■ **Your goal**:
Your response should contain every line from the data below that holds the string "Deutschland".

■ **Records for the task**:

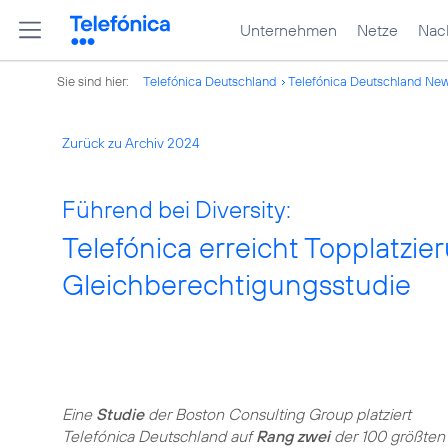
Unternehmen
Netze
Nach
Sie sind hier:
Telefónica Deutschland
Telefónica Deutschland Ne
Zurück zu Archiv 2024
Führend bei Diversity:
Telefónica erreicht Topplatzie
Gleichberechtigungsstudie
Eine
Studie
der Boston Consulting Group platziert
Telefónica Deutschland auf
Rang zwei
der 100 größten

■ **Answer to this problem**:
Telefónica Deutschland
Telefónica Deutschland Ne
Telefónica Deutschland auf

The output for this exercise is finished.